According to The Silver Institute, the metal’s position as the highest related electrical conductor of all metals, has seen it become a component in almost all electronic devices we use daily.
The Institute says this has seen the precious metal labelled being not only vital today, but also for the next generation of technological advancements, especially those related to global connectivity expansion, will rely on the white metal’s inherent properties throughout the 21st Century.
It is forecast that the use of silver in electronics and electrical applications (excluding PV) will rise from 224Moz in 2020 to 246Moz in 2025, underscoring the metal’s role in emerging technologies.
A new Market Trend Report, “Silver and Global Connectivity,” produced by London-based CRU International Limited, has further highlighted the metal’s importance to global communications moving forward.
The report notes that:
The world is becoming more connected through the billions of physical devices that connect to the internet. Silver is playing an important part in providing increased access to information, global markets, and communication and, as a result, boosting productivity, reducing waste and inefficiencies, strengthening supply chains, allowing greater automation, and spurring economic activity. This is especially notable today as the COVID-19 pandemic has caused a dramatic uptick in the number of employees working and students learning remotely.
Radio-frequency identification devices (RFID) wirelessly connect objects for tracking, monitoring, and data collection. The logistics and supply chain industry has had high adoption of RFID tracking systems to monitor their assets through air, rail, road, or ship. Health care has also benefited by allowing workers to discover real-time location of life saving medicines and equipment. Projected usage of silver for RFID’s is expected to increase as much as 400% by 2030.

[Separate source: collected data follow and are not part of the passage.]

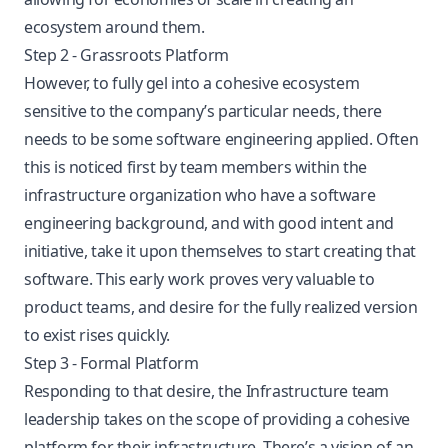
ecosystem around them.
Step 2 - Grassroots Platform
However, to fully gel into a cohesive ecosystem
sensitive to the company’s particular needs, there
needs to be some software engineering applied. Often
this is noticed first by team members within the
infrastructure organization who have a software
engineering background, and with good intent and
initiative, take it upon themselves to start creating that
software. This early work proves very valuable to
product teams, and desire for the fully realized version
to exist rises quickly.
Step 3 - Formal Platform
Responding to that desire, the Infrastructure team
leadership takes on the scope of providing a cohesive
platform for their infrastructure. There’s a vision of an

Silver is integral to applications used to forge connections across the globe. These include the expansion of 5G communications technology and the joining of once “unintelligent” goods to a greater ecosystem through the internet of things (IoT), the network of historically non-communicative physical objects that are now able to relay information. For example, silver is at the heart of many new technologies that establish reliable and instantaneous connections between people and a wide array of machines, appliances, and devices, including smartphones, white goods, and exercise equipment.
As global connectivity expands, each application will require various sensors, communication, tracking, and monitoring devices. Many of these applications will use silver in their semiconductors, electrical contacts, and elsewhere. In addition, the underlying infrastructure supporting this connectivity transition, such as the 5G network and the IoT, will contribute to increased silver demand.
Notably, silver offtake in electronics and electrical applications will benefit from the global green revolution’s need for additional power distribution to connect renewable power, off-grid energy storage, and increasingly, the installation of electric vehicle charging stations. For instance, according to the International Energy Agency’s Sustainable Development Scenario, the proportion of electricity generated globally from renewables will increase from 29% in 2020 to 49% by 2030.